* Tus instrucciones
Por favor, cita del texto sobre la evaluación en matemáticas el pasaje que va desde "En cuanto a" hasta "escogido como significativo.", sin alterar nada.

En cuanto a la revisión del trabajo hecho, para muchos educadores su producción queda en constancia a través de la expresión oral y las actividades manipulativas, las cuales proporcionan mucha información. También es importante considerar una revisión global y un análisis más detallado de cada uno de los puntos o ejercicio que antes se haya escogido como significativo.
La comunicación al alumnado, de los resultados de las evaluaciones, se realiza de manera informal y enfocándola positivamente, haciéndole ver en qué ha avanzado y no en lo que no sabe. La valoración de su esfuerzo le ayuda moralmente, y los resultados conseguidos, le dan la capacidad de llegar a dirigir su propio aprendizaje usando aquellos conocimientos que domina.

c) Evaluación de conceptos
Una aspecto fundamental de los conocimientos matemáticos, se refiere al aprendizaje y comprensión de los Conceptos Matemáticos, los cuales no se adquieren de una vez, más bien se aprenden a medida que el alumno va comprendiendo y adaptándose a su momento evolutivo y al trabajo realizado; así la progresión de un concepto va unida a su campo de aplicación y a las relaciones que se puedan establecer con otros conceptos.
Para evaluar el grado de comprensión de un concepto, hay que ver si el alumno es capaz de:

· Identificar el concepto a partir de ejemplos concretos donde algunos sean correctos y otros incorrectos.

· Dar ejemplos correctos e incorrectos de un concepto.

· Usar modelos, dibujos, diagramas o símbolos para expresar un concepto.

· Reconocer un concepto a partir de una representación dada.

· Identificar algunas propiedades del concepto.

· Reconocer diferentes interpretaciones de un concepto.

· Comparar y contrastar conceptos.

· Definir el concepto a partir de la enumeración de partes y propiedades que le caractericen.

d) Evaluación de procedimientos
El conocimiento de los procedimientos se mide por su grado de aplicación, pero también por la capacidad de adaptarlo a situaciones nuevas. Como no se puede separar de los conceptos, a veces su evaluación resulta difícil.
El grado de conocimiento se puede determinar según lo que el escolar es capaz de hacer, por ejemplo:

· Saber cuándo hay que usar un procedimiento

· Saber utilizar un procedimiento de manera correcta y eficaz

· Reconocer si un procedimiento es correcto o incorrecto de manera empírica

· Explicar las razones de los diversos pasos de un procedimiento

· Adaptar o modificar un procedimiento conocido

· Inventar un procedimiento nuevo

e) Evaluación de actitudes, valores y normas
La observación es la mejor manera de recoger información de la vida del estudiante. Allí se pueden analizar la confianza que tienen en el uso de las matemáticas para resolver situaciones cotidianas, su interés por hacer matemáticas, su autonomía en el trabajo, la tendencia a interrogarse y contrastar la información recibida, y la perseverancia y flexibilidad en la aplicación de sus ideas.

* Datos

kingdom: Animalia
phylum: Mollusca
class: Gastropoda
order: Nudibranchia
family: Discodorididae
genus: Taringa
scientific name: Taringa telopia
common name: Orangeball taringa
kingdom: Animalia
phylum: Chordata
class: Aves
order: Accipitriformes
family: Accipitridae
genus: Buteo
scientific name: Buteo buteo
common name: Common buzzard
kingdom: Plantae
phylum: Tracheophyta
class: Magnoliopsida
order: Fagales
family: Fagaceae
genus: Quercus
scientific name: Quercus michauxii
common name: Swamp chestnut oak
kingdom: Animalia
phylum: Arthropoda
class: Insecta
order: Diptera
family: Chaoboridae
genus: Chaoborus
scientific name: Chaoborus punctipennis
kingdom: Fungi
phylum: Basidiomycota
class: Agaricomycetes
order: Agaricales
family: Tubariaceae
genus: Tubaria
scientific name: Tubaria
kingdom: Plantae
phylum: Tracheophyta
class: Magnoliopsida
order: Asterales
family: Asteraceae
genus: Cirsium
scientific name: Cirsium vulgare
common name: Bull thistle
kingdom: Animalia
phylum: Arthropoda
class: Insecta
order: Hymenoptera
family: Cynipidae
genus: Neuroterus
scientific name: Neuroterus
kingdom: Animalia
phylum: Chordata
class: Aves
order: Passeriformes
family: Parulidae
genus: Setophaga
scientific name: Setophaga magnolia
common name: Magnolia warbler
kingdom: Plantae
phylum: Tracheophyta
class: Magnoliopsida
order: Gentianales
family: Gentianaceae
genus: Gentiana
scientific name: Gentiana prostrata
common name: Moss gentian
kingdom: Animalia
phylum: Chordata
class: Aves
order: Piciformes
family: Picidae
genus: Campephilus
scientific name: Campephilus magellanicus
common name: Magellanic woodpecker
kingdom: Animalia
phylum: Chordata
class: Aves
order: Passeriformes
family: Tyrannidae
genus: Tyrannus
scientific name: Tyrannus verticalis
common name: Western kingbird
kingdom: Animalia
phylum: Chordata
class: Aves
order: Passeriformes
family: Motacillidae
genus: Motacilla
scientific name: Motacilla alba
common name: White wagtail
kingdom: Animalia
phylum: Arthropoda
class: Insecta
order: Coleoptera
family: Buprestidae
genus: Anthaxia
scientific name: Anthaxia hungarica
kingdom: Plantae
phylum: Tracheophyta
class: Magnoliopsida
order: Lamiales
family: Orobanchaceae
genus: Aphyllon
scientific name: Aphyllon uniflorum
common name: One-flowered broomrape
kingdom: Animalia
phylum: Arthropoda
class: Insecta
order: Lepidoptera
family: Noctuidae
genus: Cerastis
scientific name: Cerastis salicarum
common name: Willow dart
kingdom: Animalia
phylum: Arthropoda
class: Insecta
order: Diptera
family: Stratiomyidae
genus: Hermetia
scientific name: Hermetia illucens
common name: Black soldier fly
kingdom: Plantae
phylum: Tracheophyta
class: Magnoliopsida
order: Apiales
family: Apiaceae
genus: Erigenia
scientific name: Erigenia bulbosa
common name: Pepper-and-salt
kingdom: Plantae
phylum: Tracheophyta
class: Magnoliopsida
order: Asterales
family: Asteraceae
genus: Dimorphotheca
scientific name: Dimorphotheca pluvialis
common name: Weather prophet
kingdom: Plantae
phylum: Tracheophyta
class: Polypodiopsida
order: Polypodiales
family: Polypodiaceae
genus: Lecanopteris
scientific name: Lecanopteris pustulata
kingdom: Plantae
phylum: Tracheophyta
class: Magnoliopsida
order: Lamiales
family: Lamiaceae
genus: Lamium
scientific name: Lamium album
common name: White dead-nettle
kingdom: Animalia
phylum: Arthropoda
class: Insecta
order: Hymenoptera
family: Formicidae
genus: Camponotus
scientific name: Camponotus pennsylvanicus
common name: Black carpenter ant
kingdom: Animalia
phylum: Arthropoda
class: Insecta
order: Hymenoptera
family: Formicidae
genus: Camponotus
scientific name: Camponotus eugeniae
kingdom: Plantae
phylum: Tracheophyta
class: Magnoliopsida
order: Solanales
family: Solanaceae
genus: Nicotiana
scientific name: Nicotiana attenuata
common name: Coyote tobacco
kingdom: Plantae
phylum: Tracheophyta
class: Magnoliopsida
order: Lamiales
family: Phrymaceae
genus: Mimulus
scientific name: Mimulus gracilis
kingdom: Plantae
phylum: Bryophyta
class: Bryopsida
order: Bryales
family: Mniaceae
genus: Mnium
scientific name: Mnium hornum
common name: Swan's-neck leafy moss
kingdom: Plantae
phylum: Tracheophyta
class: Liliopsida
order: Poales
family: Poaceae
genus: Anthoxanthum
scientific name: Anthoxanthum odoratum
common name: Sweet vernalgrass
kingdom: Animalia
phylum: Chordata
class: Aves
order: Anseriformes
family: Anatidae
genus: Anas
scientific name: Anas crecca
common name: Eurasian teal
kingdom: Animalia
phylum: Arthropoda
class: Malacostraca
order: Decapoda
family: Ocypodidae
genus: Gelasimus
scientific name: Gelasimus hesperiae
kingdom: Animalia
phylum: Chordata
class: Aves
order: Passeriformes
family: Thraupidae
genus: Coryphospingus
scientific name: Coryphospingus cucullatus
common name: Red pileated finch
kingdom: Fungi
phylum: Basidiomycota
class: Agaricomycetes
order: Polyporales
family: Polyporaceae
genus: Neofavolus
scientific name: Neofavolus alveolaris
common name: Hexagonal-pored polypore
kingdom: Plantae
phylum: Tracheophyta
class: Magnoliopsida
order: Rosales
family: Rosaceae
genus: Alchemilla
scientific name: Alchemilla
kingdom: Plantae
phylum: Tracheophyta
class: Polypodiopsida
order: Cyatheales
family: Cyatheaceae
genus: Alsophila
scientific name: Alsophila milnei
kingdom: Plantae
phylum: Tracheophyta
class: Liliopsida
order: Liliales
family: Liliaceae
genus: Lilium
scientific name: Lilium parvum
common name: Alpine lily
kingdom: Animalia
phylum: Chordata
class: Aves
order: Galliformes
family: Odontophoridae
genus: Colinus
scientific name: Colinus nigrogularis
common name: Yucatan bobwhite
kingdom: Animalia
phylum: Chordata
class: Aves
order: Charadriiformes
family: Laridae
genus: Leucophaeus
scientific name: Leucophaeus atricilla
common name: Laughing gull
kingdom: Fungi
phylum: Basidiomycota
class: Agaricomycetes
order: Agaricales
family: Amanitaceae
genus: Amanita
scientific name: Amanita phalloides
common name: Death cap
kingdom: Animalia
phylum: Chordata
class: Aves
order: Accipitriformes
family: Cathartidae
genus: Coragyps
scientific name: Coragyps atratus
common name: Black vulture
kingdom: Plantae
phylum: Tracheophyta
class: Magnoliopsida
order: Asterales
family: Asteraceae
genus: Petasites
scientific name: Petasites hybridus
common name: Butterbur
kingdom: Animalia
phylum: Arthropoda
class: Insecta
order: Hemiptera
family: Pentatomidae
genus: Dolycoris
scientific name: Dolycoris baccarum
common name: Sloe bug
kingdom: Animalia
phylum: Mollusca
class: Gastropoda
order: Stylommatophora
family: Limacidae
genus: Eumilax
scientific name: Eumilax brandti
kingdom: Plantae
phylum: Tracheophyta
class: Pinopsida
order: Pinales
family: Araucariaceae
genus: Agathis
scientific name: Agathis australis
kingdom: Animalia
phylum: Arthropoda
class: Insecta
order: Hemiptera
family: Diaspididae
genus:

* Respuesta al ejercicio
En cuanto a la revisión del trabajo hecho, para muchos educadores su producción queda en constancia a través de la expresión oral y las actividades manipulativas, las cuales proporcionan mucha información. También es importante considerar una revisión global y un análisis más detallado de cada uno de los puntos o ejercicio que antes se haya escogido como significativo.